Dolan Michael A, Noah James W, Hurt Darrell
Bioinformatics and Computational Biosciences Branch, National Institute of Allergies and Infectious Diseases, National Institutes of Health, Bethesda, MD, USA.
Methods Mol Biol. 2012;857:399-414. doi: 10.1007/978-1-61779-588-6_18.
The number of known three-dimensional protein sequences is orders of magnitude higher than the number of known protein structures. This is a result of an increase in large-scale genomic sequencing projects, the inability of proteins to crystallize or crystals to diffract well, or a simple lack of resources. An alternative is to use one of a variety of available homology modeling programs to produce a computational model of a protein. Protein models are produced using information from known protein structures found to be similar.
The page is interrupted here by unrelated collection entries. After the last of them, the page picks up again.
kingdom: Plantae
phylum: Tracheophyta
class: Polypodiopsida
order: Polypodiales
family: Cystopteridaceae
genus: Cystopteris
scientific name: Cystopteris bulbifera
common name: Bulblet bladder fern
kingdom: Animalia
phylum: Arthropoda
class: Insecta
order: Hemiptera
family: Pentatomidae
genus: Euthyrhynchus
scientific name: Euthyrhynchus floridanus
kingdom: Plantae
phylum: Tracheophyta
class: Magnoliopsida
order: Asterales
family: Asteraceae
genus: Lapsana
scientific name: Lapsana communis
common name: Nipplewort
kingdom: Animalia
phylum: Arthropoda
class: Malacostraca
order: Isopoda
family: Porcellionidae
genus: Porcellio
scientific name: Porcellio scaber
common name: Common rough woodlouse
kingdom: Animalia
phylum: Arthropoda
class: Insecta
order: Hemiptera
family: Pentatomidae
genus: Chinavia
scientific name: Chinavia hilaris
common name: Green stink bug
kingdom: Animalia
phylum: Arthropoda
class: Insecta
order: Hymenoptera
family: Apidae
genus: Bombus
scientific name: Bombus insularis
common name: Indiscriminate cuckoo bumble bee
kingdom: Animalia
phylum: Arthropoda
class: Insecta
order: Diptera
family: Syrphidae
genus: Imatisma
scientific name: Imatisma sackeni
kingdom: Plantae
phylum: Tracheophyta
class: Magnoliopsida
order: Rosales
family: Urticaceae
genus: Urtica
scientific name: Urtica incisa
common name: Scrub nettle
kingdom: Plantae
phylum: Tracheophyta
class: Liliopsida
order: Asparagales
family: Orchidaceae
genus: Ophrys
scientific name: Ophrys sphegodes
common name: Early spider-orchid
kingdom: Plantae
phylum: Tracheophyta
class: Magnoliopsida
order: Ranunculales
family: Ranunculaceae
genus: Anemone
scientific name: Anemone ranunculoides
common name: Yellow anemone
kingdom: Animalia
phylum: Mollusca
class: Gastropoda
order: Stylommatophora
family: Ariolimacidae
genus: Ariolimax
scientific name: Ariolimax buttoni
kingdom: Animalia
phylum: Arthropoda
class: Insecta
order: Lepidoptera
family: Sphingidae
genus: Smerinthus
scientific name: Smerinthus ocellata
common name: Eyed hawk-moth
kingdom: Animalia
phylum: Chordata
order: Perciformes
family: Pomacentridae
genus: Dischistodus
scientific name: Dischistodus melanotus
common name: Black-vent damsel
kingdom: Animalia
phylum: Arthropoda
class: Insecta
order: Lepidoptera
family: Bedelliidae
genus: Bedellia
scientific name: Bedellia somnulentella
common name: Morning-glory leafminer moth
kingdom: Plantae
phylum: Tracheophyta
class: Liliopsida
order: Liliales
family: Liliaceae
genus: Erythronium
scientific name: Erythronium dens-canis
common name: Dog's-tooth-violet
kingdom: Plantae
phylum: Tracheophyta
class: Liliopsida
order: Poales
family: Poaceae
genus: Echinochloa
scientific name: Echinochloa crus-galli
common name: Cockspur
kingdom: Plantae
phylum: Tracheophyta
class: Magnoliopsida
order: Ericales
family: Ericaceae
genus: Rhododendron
Here, we compare the ability of a number of popular homology modeling programs to produce quality models from user-defined target-template sequence alignments over a range of circumstances including low sequence identity, variable sequence length, and when interfaced with a protein or small molecule. Programs evaluated include Prime, SWISS-MODEL, MOE, MODELLER, ROSETTA, Composer, ORCHESTRAR, and I-TASSER. Proteins to be modeled were chosen to test a range of sequence identities, sequence lengths, and protein motifs and all are of scientific importance. These include HIV-1 protease, kinases, dihydrofolate reductase, a viral capsid protein, and factor Xa among others. For the most part, the programs produce results that are similar. For example, all programs are able to produce reasonable models when sequence identities are >30% and all programs have difficulties producing complete models when sequence identities are lower. However, certain programs fare slightly better than others in certain situations and we attempt to provide insight on this topic.
已知的三维蛋白质序列数量比已知的蛋白质结构数量高出几个数量级。这是大规模基因组测序项目增加、蛋白质无法结晶或晶体衍射效果不佳,或者仅仅是资源匮乏的结果。一种替代方法是使用各种可用的同源建模程序之一来生成蛋白质的计算模型。蛋白质模型是利用从发现的相似已知蛋白质结构中获取的信息生成的。在这里,我们比较了一些流行的同源建模程序在一系列情况下,包括低序列同一性、可变序列长度以及与蛋白质或小分子对接时,根据用户定义的目标-模板序列比对生成高质量模型的能力。评估的程序包括Prime、SWISS-MODEL、MOE、MODELLER、ROSETTA、Composer、ORCHESTRAR和I-TASSER。选择要建模的蛋白质以测试一系列序列同一性、序列长度和蛋白质基序,并且所有这些蛋白质都具有科学重要性。这些包括HIV-1蛋白酶、激酶、二氢叶酸还原酶、病毒衣壳蛋白和凝血因子Xa等。在大多数情况下,这些程序产生的结果相似。例如,当序列同一性>30%时,所有程序都能够生成合理的模型,而当序列同一性较低时,所有程序在生成完整模型方面都存在困难。然而,某些程序在某些情况下表现略优于其他程序,我们试图就此主题提供一些见解。